What the doctor, in question, was doing in handing out the birth control pills was 'grave matter'. I would have to say that, for him, he was 'culpable'.
You might easily say here 'physician, heal thyself'. But, we can judge rightly here, because the teaching on the Church is clear, that if you partake in an abortion knowingly and willingly, as an adult in the Church you must be held accountable on some level. This is so because it is up to you to know Church teachings on grave matter and then to adhere to them. If the doctor actually didn't know the Church's teachings it is up to him as an adult to know Church teachings and to follow it.

But, let's take another look at Pastor A.
He is allowing an ad for a person who is committing a Mortal sin. As long as he is 'pastoring' the doctor and the Diocese had not made a commitment, then, unless you know what Pastor A is thinking, you could not make a moral judgment and say he is Mortal sin without committing a sin yourself.


One reason is the theology of 'culpability'.
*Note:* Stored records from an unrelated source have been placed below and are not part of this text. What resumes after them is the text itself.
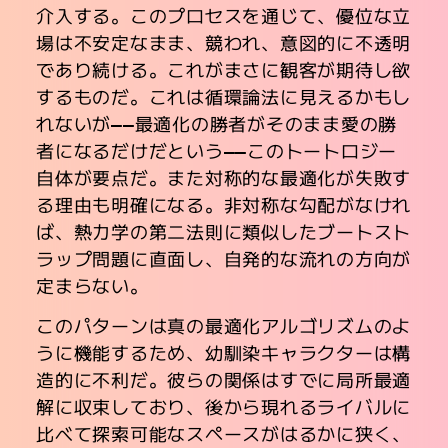
介入する。このプロセスを通じて、優位な立
場は不安定なまま、競われ、意図的に不透明
であり続ける。これがまさに観客が期待し欲
するものだ。これは循環論法に見えるかもし
れないが――最適化の勝者がそのまま愛の勝
者になるだけだという――このトートロジー
自体が要点だ。また対称的な最適化が失敗す
る理由も明確になる。非対称な勾配がなけれ
ば、熱力学の第二法則に類似したブートスト
ラップ問題に直面し、自発的な流れの方向が
定まらない。
このパターンは真の最適化アルゴリズムのよ
うに機能するため、幼馴染キャラクターは構
造的に不利だ。彼らの関係はすでに局所最適
解に収束しており、後から現れるライバルに
比べて探索可能なスペースがはるかに狭く、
WordWeb: Deserving blame or censure as being wrong or evil or injurious.
Catholic Encyclopedia (CE) - (Our Sunday Visitor's)
Culpa is the Latin term for fault or blame. In canon law, culpa refers specifically to negligent or otherwise blameworthy conduct which is considered serious enough for ecclesiastical penalties to be applied.
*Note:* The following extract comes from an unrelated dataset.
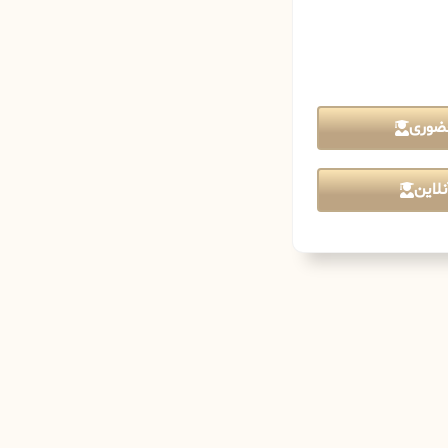
ضوری
لاین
In the case above I don't see how it can be proved that Pastor A was 'culpable'.

Again, in order to prove culpability you would have to have, information that is only available to God and Pastor A, you would have to be able to read the mind of Pastor A. On the other hand, the doctor can be held culpable because as an adult in the Catholic Church it is his duty to know what concerns grave matter especially in his own field of expertise.
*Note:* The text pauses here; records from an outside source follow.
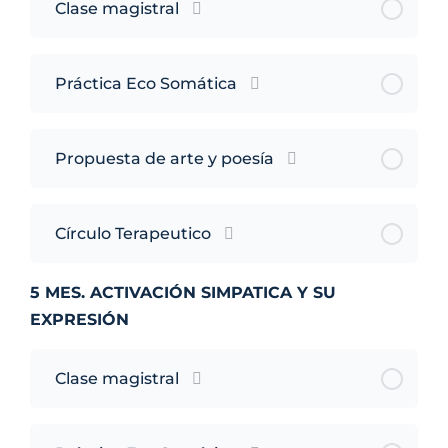
Clase magistral
Práctica Eco Somática
Propuesta de arte y poesía
Círculo Terapeutico
5 MES. ACTIVACIÓN SIMPATICA Y SU
EXPRESIÓN
Clase magistral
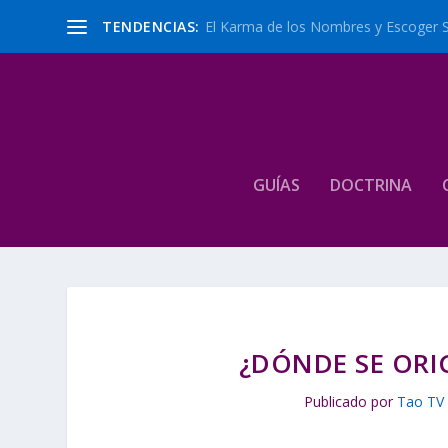
TENDENCIAS:
El Karma de los Nombres y Escoger 
GUÍAS
DOCTRINA
¿DÓNDE SE ORI
Publicado por
Tao TV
Lastly, we have Pastor B and the lay person, who apparently meant well, but went about it without the love of God in a judgmental way.

CCC 2477
Respect for the reputation of persons forbids every attitude and word likely to cause them unjust injury. He becomes guilty: (The Catechism says that Pastor B and the lay person, are guilty!)
- of rash judgment who, even tacitly, assumes as true, without sufficient foundation, the moral fault of a neighbor; (Again, the Catechism says that Pastor B and the lay person, are guilty!)
- of detraction who, without objectively valid reason, discloses another's faults and failings to persons who did not know them; (Perhaps, here only the lay person is culpable, because he announced Pastor A's sin on the radio he works at.)
- of calumny who, by remarks contrary to the truth, harms the reputation of others and gives occasion for false judgments concerning them. ( Again, the lay person, in question because he made known to the public information that was inaccurate and sinful, even though malice was probably not intended.)
2478 To avoid rash judgment, everyone should be careful to interpret insofar as possible his neighbor's thoughts, words, and deeds in a favorable way: (Again guilty!)

Every good Christian ought to be more ready to give a favorable interpretation to another's statement than to condemn it. But if he cannot do so, let him ask how the other understands it. And if the latter understands it badly, let the former correct him with love. If that does not suffice, let the Christian try all suitable ways to bring the other to a correct interpretation so that he may be saved. (end quote from CCC)

This last part fits in with Pastor B being invited by Pastor A to discussion. If Pastor B is correct in his reasoning, he should have 'shared the truth in love" Ephesians 12:15.
Which did not happen.
So. who would you say is the sinner or sinners here?